What this task involves
Nothing but the lines from the one that holds "酯薄膜和STRATAGEL胶粘剂，提供防水但透气的手术敷料保" through the end of the material should be repeated, each exactly as it stands, and pictures stay out.

Supplied entries
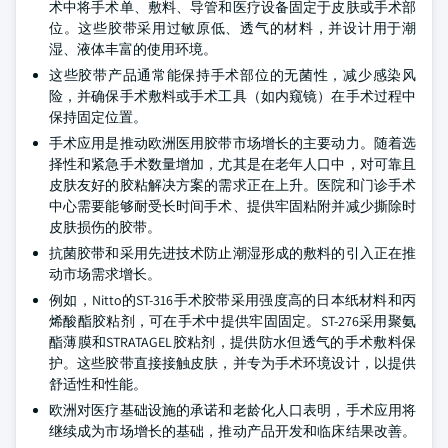
术中将手术单、敷料、导管和医疗设备固定于皮肤或手术部
位。这些胶带采用过敏原低、透气的材料，并设计用于潮
湿、液体丰富的使用环境。
这些胶带产品通常能保持手术部位的无菌性，减少感染风
险，并确保手术敷料或手术工具（如内窥镜）在手术过程中
保持固定位置。
手术应用是推动欧洲医用胶带市场增长的主要动力。随着选
择性和紧急手术数量增加，尤其是在老年人口中，对可靠且
皮肤友好的胶粘解决方案的需求正在上升。医院和门诊手术
中心需要能够耐受长时间手术、提供牢固粘附并减少撕除时
皮肤损伤的胶带。
抗菌胶带和采用先进技术防止潮湿形成的敷料的引入正在推
动市场需求增长。
例如，Nitto的ST-316手术胶带采用强度高的日本纸材料和丙
烯酸酯胶粘剂，可在手术中提供牢固固定。ST-276采用聚氨
酯薄膜和STRATAGEL胶粘剂，提供防水但透气的手术敷料保
护。这些胶带直接接触皮肤，并专为手术环境设计，以提供
舒适性和性能。
欧洲对医疗基础设施的承诺和老龄化人口表明，手术应用将
继续成为市场增长的基础，推动产品开发和临床结果改善。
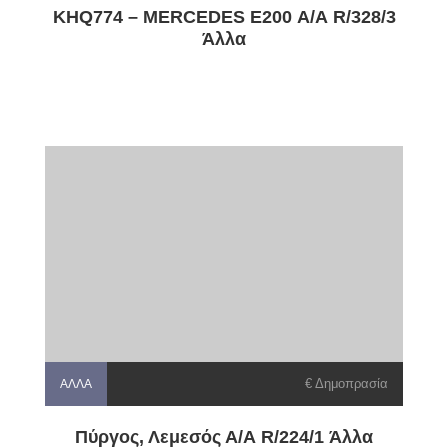
KHQ774 – MERCEDES E200 Α/Α R/328/3
Άλλα
€ Δημοπρασία
ΆΛΛΑ
Πύργος, Λεμεσός Α/Α R/224/1 Άλλα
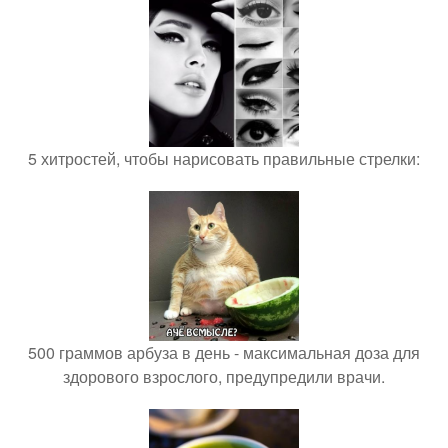
5 хитростей, чтобы нарисовать правильные стрелки:
500 граммов арбуза в день - максимальная доза для
здорового взрослого, предупредили врачи.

Response
酯薄膜和STRATAGEL胶粘剂，提供防水但透气的手术敷料保
护。这些胶带直接接触皮肤，并专为手术环境设计，以提供
舒适性和性能。
欧洲对医疗基础设施的承诺和老龄化人口表明，手术应用将
继续成为市场增长的基础，推动产品开发和临床结果改善。
KHQ774 – MERCEDES E200 Α/Α R/328/3
Άλλα
€ Δημοπρασία
ΆΛΛΑ
Πύργος, Λεμεσός Α/Α R/224/1 Άλλα
5 хитростей, чтобы нарисовать правильные стрелки:
500 граммов арбуза в день - максимальная доза для
здорового взрослого, предупредили врачи.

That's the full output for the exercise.